Which lines run from the one containing "Заказы: 09:00 - 18:00" to the end of the records? Write them out exactly, both ends included, and nothing else.

**Available data:**
/---

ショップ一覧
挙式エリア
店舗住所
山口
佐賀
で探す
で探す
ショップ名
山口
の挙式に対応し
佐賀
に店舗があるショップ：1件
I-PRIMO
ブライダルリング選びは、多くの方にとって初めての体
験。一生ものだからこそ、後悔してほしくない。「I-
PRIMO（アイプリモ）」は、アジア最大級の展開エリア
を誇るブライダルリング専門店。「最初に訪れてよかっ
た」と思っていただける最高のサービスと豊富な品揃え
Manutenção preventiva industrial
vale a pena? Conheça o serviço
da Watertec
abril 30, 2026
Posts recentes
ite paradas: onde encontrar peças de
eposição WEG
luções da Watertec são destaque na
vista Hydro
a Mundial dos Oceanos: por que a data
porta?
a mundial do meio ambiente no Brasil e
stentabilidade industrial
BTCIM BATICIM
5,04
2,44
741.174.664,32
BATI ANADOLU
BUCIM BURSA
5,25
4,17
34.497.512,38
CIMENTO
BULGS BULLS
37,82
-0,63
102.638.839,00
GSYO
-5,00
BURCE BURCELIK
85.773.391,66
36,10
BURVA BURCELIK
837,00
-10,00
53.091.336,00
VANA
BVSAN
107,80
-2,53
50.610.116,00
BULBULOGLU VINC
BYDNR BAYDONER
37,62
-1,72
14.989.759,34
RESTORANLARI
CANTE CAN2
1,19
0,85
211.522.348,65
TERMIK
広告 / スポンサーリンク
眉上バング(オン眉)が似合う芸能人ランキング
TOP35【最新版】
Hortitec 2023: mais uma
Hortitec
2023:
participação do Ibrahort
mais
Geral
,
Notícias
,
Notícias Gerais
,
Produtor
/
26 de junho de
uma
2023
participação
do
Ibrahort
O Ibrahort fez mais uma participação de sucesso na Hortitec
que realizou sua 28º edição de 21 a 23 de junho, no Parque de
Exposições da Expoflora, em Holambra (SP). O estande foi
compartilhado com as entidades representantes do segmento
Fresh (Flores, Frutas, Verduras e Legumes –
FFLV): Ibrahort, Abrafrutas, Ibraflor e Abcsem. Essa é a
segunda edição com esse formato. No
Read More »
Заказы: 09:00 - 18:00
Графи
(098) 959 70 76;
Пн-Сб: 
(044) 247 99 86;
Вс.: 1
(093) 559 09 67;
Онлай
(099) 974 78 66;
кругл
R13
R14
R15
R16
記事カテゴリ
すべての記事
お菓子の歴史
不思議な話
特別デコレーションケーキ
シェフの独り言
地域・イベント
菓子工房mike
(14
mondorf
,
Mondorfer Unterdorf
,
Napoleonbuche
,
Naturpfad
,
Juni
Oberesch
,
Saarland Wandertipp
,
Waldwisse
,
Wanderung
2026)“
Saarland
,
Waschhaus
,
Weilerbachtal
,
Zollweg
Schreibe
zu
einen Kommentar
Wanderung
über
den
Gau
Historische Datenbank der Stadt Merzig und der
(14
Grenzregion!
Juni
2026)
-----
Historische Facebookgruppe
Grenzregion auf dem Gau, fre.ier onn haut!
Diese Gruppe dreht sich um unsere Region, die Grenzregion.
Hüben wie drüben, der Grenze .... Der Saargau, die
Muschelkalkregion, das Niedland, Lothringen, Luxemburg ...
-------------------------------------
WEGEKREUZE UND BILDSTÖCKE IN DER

\---

**Output below:**
Заказы: 09:00 - 18:00
Графи
(098) 959 70 76;
Пн-Сб: 
(044) 247 99 86;
Вс.: 1
(093) 559 09 67;
Онлай
(099) 974 78 66;
кругл
R13
R14
R15
R16
記事カテゴリ
すべての記事
お菓子の歴史
不思議な話
特別デコレーションケーキ
シェフの独り言
地域・イベント
菓子工房mike
(14
mondorf
,
Mondorfer Unterdorf
,
Napoleonbuche
,
Naturpfad
,
Juni
Oberesch
,
Saarland Wandertipp
,
Waldwisse
,
Wanderung
2026)“
Saarland
,
Waschhaus
,
Weilerbachtal
,
Zollweg
Schreibe
zu
einen Kommentar
Wanderung
über
den
Gau
Historische Datenbank der Stadt Merzig und der
(14
Grenzregion!
Juni
2026)
-----
Historische Facebookgruppe
Grenzregion auf dem Gau, fre.ier onn haut!
Diese Gruppe dreht sich um unsere Region, die Grenzregion.
Hüben wie drüben, der Grenze .... Der Saargau, die
Muschelkalkregion, das Niedland, Lothringen, Luxemburg ...
-------------------------------------
WEGEKREUZE UND BILDSTÖCKE IN DER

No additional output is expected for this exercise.